Home Guides Buying How to Get that Bargain

How to Get that Bargain

How To Get That Bargain

Everyone wants to get a bargain. Buying a property at that bargain price will mean your initial deposit will be lower, your financing payments lower, and your profits higher. We ask Isabelle Sterboul, Director of AIQ Global, a group which specialises in buying old houses in prime areas of KL, to share some of the techniques that she uses to find her properties at bargain prices.

Work hard. View at least fifty properties, ideally one hundred before you buy one. It's hard work, and can get very boring and tiring, but the more properties you see the greater the chance of getting that bargain - it is that simple. Further, viewing properties acts as research - by viewing many properties you'll know that bargain when you see it.

Use several agents. Talk to them, listen to what they have to say. If the agent is proactive, work more closely with them - if they are being more proactive with you, the buyer, they will probably be more proactive with the sellers as well.

Don't just use agents. Find out about any sellers from any other ways you can. Your local hairdresser may know someone who desperately needs the money - talk around - spread the word that you want to buy a property.

Go to auctions. Auctions are a great way to get a bargain, but make sure you don't get carried away - never exceed your target price. Further, do not for one moment think that auctions are all about winning - if you 'win' the auction but the property price is not a bargain, this would best described as you losing the auction. You can subscribe to the major auction houses so you get their listings emailed or posted to you.

Be on standby, always. When a property agent calls you, and tells you there's a new property on the market, make sure that you're on the way to view the property before the telephone call is over. Not only will it mean you're one of the first to view, it will show the agent that you're really serious, so the next time they have a property you'll probably be the first to know.

Get a good feel for the area before you buy. Walk (don't just drive) around the area noticing everything and anything like a property detective. Speak to the neighbours - start off by talking about their lovely pet cat, but then move the conversation slowly on to the area. Go to the local authority to see if there are any planned developments nearby that will affect the area.

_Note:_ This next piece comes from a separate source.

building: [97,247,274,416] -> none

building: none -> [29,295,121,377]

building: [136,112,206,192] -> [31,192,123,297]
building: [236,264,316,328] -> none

Become the world expert on your property type. After you've viewed many properties with so many different agents you should know more than the agents themselves. If you do not feel you know more than the agents then do not buy until you do. It follows that a valuation below your purchase price, even from a reputable valuer, should not concern you except that it may make it difficult to get the amount of finance you wish.

Ignore the seller's price. Do not think too much about how much the seller is asking for. Focus on how much the property is worth.

If the seller is there when you are viewing the house, speak to them. Ask them about the price to make sure you have not been misinformed by the agent. Try to sense if they are a desperate seller.

Make an offer even lower than the price you feel is a bargain. There is no harm. Sellers often ask for ridiculous prices, and buyers do not get offended, so if a seller gets offended by your offer, then do not let that concern you. You have only made an offer. You are not forcing them to sell, and they can decline the offer if they wish. If the offer is rejected get as much feedback from the agent about what the seller said to your offer or how she reacted. Use this information to your advantage if you give another offer.

If you have any conditions on your offer do not mention them when you give the offer. For example, if your offer is subject to you obtaining financing, do not bring this up at this stage as it will mean the seller is less likely to verbally agree to your offer. Once the offer has been accepted, bring up any conditions. Of course the seller may reject those conditions. However, you increase your chances of a successful property purchase by bringing up any conditions after you have agreed the price, and the seller will unlikely change the price due to those conditions once a price has been agreed.

If the seller doesn't accept your first offer raise it, but do not go above the limit at which the property is no longer a bargainBy raising your offer to above the bargain price you won't get your bargain - you're reading this because you want a bargain, remember!

Do not give up. Be patient, work hard, and be smart, and you will find that bargain.